(DIRECTIVE A): List everything the writer says they did or were during the relationship, according to the blog post below.

(READING PASSAGE):
━━━━

Tag Archives: down the river named denial

The Old College Try

I tried the relationship thing recently. It didn’t work. Now he’s stalking me. I’ve never understood how a person can decide they don’t want to be with someone, walk away from the relationship and then stalk the very person they said they don’t want to be in a relationship with. Is that the definition of insanity or bi-polar? I’m not sure, however I can rest assured that I was not the cause of the demise of the relationship. I put forth effort, I was open minded, I was committed – I gave it the old college try. And just like in college, if a major I’ve decided to study isn’t working out in my best interest,  it’s time for me to change my course schedule.

━━━━

(DIRECTIVE B): Please repeat the rows from the start through the line with "lejard​​​indemerveille@gmail.com", both included, replacing "visite médicale" with "consultation médicale" and leaving everything else unchanged.

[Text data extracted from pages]
━━━━

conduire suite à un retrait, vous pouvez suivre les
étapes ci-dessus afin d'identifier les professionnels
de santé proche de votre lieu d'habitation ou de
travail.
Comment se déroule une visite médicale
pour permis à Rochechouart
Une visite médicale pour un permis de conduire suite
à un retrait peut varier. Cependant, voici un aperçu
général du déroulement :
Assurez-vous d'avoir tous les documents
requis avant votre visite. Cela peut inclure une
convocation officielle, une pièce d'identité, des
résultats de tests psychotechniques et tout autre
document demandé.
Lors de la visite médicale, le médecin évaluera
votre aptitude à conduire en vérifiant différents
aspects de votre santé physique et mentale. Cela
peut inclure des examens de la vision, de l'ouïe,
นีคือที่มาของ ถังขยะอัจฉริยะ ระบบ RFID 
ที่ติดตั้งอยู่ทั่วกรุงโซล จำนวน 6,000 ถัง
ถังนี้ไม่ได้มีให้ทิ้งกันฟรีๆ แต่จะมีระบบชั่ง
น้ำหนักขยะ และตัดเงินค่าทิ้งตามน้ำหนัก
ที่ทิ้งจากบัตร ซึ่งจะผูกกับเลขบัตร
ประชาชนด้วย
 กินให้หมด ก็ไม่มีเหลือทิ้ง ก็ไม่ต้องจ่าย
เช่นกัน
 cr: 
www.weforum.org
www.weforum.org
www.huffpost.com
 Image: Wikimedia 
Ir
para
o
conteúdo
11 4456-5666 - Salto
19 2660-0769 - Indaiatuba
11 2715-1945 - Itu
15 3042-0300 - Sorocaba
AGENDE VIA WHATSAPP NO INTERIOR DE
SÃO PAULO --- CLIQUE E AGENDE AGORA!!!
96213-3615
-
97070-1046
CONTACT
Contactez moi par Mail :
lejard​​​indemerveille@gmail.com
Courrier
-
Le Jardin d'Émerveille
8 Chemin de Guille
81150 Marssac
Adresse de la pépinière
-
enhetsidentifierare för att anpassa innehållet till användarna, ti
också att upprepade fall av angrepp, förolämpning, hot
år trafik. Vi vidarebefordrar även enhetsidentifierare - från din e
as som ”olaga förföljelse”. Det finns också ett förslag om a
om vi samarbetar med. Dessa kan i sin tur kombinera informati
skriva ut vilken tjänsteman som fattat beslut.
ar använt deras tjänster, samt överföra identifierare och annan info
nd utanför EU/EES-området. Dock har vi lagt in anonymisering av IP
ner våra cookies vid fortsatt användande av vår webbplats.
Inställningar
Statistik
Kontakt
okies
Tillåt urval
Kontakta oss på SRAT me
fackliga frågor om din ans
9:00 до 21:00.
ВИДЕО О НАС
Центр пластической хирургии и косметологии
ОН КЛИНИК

━━━━

(EXERCISE RESPONSE A):
- Put forth effort
- Was open minded
- Was committed
- Gave it the old college try

(EXERCISE RESPONSE B):
conduire suite à un retrait, vous pouvez suivre les
étapes ci-dessus afin d'identifier les professionnels
de santé proche de votre lieu d'habitation ou de
travail.
Comment se déroule une consultation médicale
pour permis à Rochechouart
Une consultation médicale pour un permis de conduire suite
à un retrait peut varier. Cependant, voici un aperçu
général du déroulement :
Assurez-vous d'avoir tous les documents
requis avant votre visite. Cela peut inclure une
convocation officielle, une pièce d'identité, des
résultats de tests psychotechniques et tout autre
document demandé.
Lors de la consultation médicale, le médecin évaluera
votre aptitude à conduire en vérifiant différents
aspects de votre santé physique et mentale. Cela
peut inclure des examens de la vision, de l'ouïe,
นีคือที่มาของ ถังขยะอัจฉริยะ ระบบ RFID 
ที่ติดตั้งอยู่ทั่วกรุงโซล จำนวน 6,000 ถัง
ถังนี้ไม่ได้มีให้ทิ้งกันฟรีๆ แต่จะมีระบบชั่ง
น้ำหนักขยะ และตัดเงินค่าทิ้งตามน้ำหนัก
ที่ทิ้งจากบัตร ซึ่งจะผูกกับเลขบัตร
ประชาชนด้วย
 กินให้หมด ก็ไม่มีเหลือทิ้ง ก็ไม่ต้องจ่าย
เช่นกัน
 cr: 
www.weforum.org
www.weforum.org
www.huffpost.com
 Image: Wikimedia 
Ir
para
o
conteúdo
11 4456-5666 - Salto
19 2660-0769 - Indaiatuba
11 2715-1945 - Itu
15 3042-0300 - Sorocaba
AGENDE VIA WHATSAPP NO INTERIOR DE
SÃO PAULO --- CLIQUE E AGENDE AGORA!!!
96213-3615
-
97070-1046
CONTACT
Contactez moi par Mail :
lejard​​​indemerveille@gmail.com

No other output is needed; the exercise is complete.